■ **DIRECTIVE A**: Retype the rows starting at the line containing "sécurisée sur différentes" and ending at the line containing "Dokumentasi: Kelas 12", both included, without any pictures.

Tuesday, October 25, 2005

Help Yourself

While this is a self-serve type of library for the most part, the patrons seem to think this includes all objects and persons they can get their sweaty little paws on. This story isn’t so much funny as my desperate need to share my horror and try to make sense of it all.

Just recently, we had a perfect example of patrons who have problems with boundaries or at least basic human respect. During lunch, our AV desk is unmanned and only two people are at the information desk to deal with the lunch crowd until our comrades in arms bravely return. My trusty companion and AV librarian in her own right Mae Kyl and I were the ones to serve our time in that dubious position.
Quite suddenly, we got buzzed on our phone. We gave our standard “information” reply and readied ourselves to be informed by the secretary of an incoming call.“We need help back here.” A gruff, foreign voice said. Mae and I exchanged confused glances for a long moment trying to identify the voice and figure out why a staff member would say that. Since it was coming from her domain, Mae had to deal with it by default. (I love hiding behind my job description!).

■ **TASK DATA**:
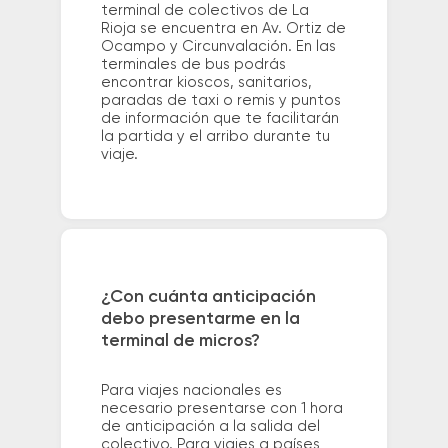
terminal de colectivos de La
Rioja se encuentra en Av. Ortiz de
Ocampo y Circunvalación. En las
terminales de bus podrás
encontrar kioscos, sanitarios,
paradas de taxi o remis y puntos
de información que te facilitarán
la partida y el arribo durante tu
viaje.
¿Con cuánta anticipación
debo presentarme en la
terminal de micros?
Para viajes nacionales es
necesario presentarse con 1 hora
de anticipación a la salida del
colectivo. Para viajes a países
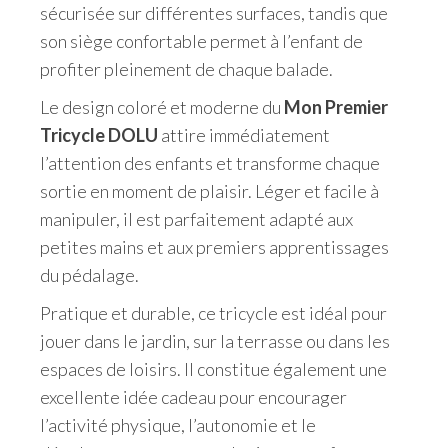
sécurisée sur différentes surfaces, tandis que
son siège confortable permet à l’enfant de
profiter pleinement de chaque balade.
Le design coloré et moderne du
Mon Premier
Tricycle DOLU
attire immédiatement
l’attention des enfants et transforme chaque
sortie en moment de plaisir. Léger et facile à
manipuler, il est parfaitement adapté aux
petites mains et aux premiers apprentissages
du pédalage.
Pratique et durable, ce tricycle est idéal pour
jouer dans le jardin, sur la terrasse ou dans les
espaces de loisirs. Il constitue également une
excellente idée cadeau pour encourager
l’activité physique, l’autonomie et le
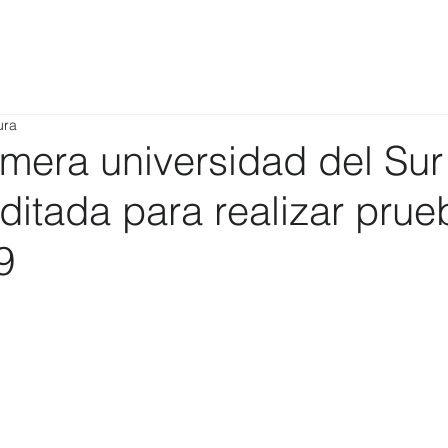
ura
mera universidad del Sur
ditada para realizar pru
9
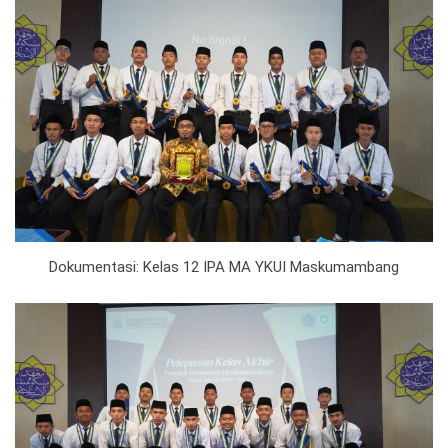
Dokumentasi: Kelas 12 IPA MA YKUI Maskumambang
* * *
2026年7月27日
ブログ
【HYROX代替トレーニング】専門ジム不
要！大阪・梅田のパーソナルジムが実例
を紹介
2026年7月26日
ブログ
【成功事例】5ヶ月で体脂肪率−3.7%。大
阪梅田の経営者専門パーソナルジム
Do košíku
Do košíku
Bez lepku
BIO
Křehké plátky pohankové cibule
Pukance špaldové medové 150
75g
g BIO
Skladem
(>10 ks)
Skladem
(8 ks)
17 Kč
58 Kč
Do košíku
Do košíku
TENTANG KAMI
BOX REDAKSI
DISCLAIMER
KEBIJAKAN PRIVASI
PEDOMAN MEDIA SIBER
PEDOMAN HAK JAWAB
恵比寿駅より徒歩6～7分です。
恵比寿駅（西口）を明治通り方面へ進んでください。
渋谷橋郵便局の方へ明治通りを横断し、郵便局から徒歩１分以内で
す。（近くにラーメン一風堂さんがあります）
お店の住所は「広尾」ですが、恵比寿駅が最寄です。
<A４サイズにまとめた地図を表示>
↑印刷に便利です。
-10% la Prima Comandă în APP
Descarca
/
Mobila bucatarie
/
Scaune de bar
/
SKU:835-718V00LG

■ **DIRECTIVE B**: Echo the library blog post above word for word, in full.

■ **RESPONSE A**:
sécurisée sur différentes surfaces, tandis que
son siège confortable permet à l’enfant de
profiter pleinement de chaque balade.
Le design coloré et moderne du
Mon Premier
Tricycle DOLU
attire immédiatement
l’attention des enfants et transforme chaque
sortie en moment de plaisir. Léger et facile à
manipuler, il est parfaitement adapté aux
petites mains et aux premiers apprentissages
du pédalage.
Pratique et durable, ce tricycle est idéal pour
jouer dans le jardin, sur la terrasse ou dans les
espaces de loisirs. Il constitue également une
excellente idée cadeau pour encourager
l’activité physique, l’autonomie et le
ura
mera universidad del Sur
ditada para realizar pru
9
Dokumentasi: Kelas 12 IPA MA YKUI Maskumambang

■ **RESPONSE B**:
Tuesday, October 25, 2005

Help Yourself

While this is a self-serve type of library for the most part, the patrons seem to think this includes all objects and persons they can get their sweaty little paws on. This story isn’t so much funny as my desperate need to share my horror and try to make sense of it all.

Just recently, we had a perfect example of patrons who have problems with boundaries or at least basic human respect. During lunch, our AV desk is unmanned and only two people are at the information desk to deal with the lunch crowd until our comrades in arms bravely return. My trusty companion and AV librarian in her own right Mae Kyl and I were the ones to serve our time in that dubious position.
Quite suddenly, we got buzzed on our phone. We gave our standard “information” reply and readied ourselves to be informed by the secretary of an incoming call.“We need help back here.” A gruff, foreign voice said. Mae and I exchanged confused glances for a long moment trying to identify the voice and figure out why a staff member would say that. Since it was coming from her domain, Mae had to deal with it by default. (I love hiding behind my job description!).